The campaign has elements on awareness raising as well as a call to action. The latter includes an online signature campaign that seeks to collect at least 100,000 signatures from those who oppose violence against women.
The online ‘signature book’ opened for signatures on 26 November 2007 with an appeal from actress and UNIFEM Goodwill Ambassador Nicole Kidman. She called the violence many women worldwide face “an appalling human rights violation that can be stopped”, and asked everyone to add their names to a growing number of supporters saying “NO” to violence against women at http://www.saynotoviolence.org.
She added: “The more names we collect, the stronger our case to make ending violence against women a top priority for governments everywhere.”
Watch her appeal on YouTube:
I have just signed up, on this leap day 29 February 2008. Three months since the campaign was launched in New York, it has so far gathered a little over 58,500 signatures.
It’s certainly commendable – but not nearly enough, and still more than 40,000 needed to reach the modest target of 100,000.
Not that it’s just a numbers game, of course. The quality and sincerity of commitment matter a great deal. At the same time, UNIFEM and other UN agencies trying to engage the public through online interactive methods should study how successful activist groups do the same — with much better and faster results.
Avaaz.org is a leader among these. It is a new global web movement with a simple democratic mission: to close the gap between the world we have, and the world most people everywhere want. Set up in early 2007, it has quickly evolved into online community through which hundreds of thousands of concerned people are taking action together on urgent issues like climate change, poverty, human rights and the crises in the Middle East and Burma.
In October 2007, I joined Avaaz in its signature campaign to focus global attention on the political violence and gross abuse of human rights in Burma. In just four days, thousands of Avaaz members donated over $325,000 online to support the Burmese people’s efforts to peacefully promote political change and tell the world about their struggle.
The Burmese junta may not care for millions of people protesting or donating online, but the leaders of the democratic world – pondering their response to the atrocities in Burma – would find it hard to ignore this surge of public concern.
But it’s a long leap from Burma to the bed room or backyard. A major difficulty faced by those campaigning to focus on violence against women: they are countering actions that are widely distributed, pervasive and sustained over time. Much of it happens at personal and family level, necessarily beyond the public and media’s glare. Incidents flare up only occasionally to spill over to the public space to become news events or talking points.
So, as in many similar instances, out of sight often means out of mind.
The big challenge is how to raise public awareness on a wide-spread issue of violence that happens, to a large extent, in private.
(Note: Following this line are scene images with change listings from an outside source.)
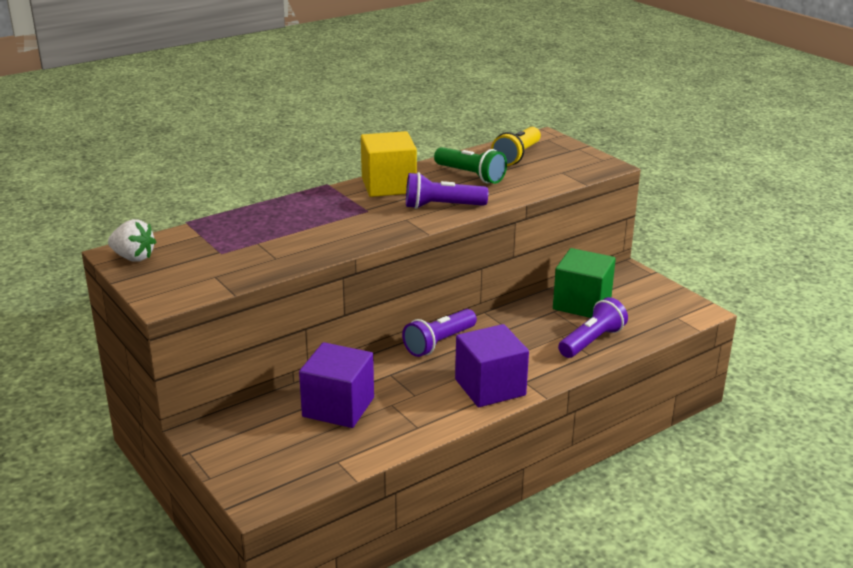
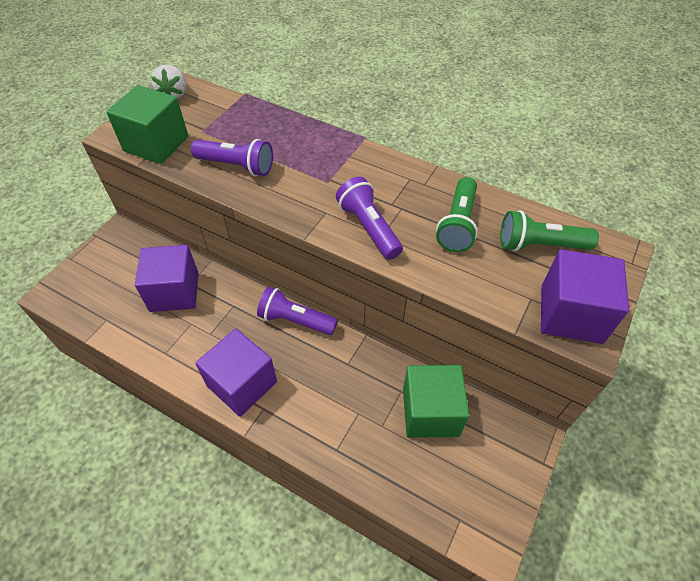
camera: 65 degrees right, 25 degrees up
yellow cube [361,131,417,197] -> none
yellow flashlight [491,127,541,166] -> green flashlight [500,210,599,251]
purple flashlight [558,297,628,358] -> purple flashlight moved to [191,139,273,176]
none -> green cube [106,85,188,164]
none -> purple cube [541,249,629,344]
The facts and figures are compelling as they are alarming and depressing. The campaigners have lined up some of the biggest celebrities (like Nicole Kidman) and enlisted big guns like UN Secretary General Ban Ki-Moon.
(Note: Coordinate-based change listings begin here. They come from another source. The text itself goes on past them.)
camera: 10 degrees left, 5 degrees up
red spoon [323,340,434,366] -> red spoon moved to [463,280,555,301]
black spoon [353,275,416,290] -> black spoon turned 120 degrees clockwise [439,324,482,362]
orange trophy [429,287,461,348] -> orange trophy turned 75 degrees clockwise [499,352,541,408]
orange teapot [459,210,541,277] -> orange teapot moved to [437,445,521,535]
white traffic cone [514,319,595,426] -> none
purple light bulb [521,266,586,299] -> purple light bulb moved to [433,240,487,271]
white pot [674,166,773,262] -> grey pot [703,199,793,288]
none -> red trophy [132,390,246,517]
All necessary, but not sufficient.
The campaign needs more than just star power or the UN’s clout to galvanize mass action. For a start, UN agencies need to get out of their fondness for coining and using endless acronyms. Even with my regular forays into the development community’s acronym jungle (read my post on the alphabet soup), I was recently puzzled when a film-maker colleague referred to GBV in an email without explaining it. It took me full five minutes to realise that she meant gender-based violence.
And some imaginative ways of raising the public profile would also help. Browsing on YouTube, I came across this video from Ireland. As one article described it:
“The ghosts and spirits of the millions of women who have been murdered, violated, oppressed, excluded, driven into exile, denied freedom of speech, denied participation in any decisions concerning their lives, because of war, religion, race, culture, age, disability, sexuality, poverty, bonded slavery, domestic violence or bureaucracy, glided in and out of the shoppers of Galway on 7 December 2007.”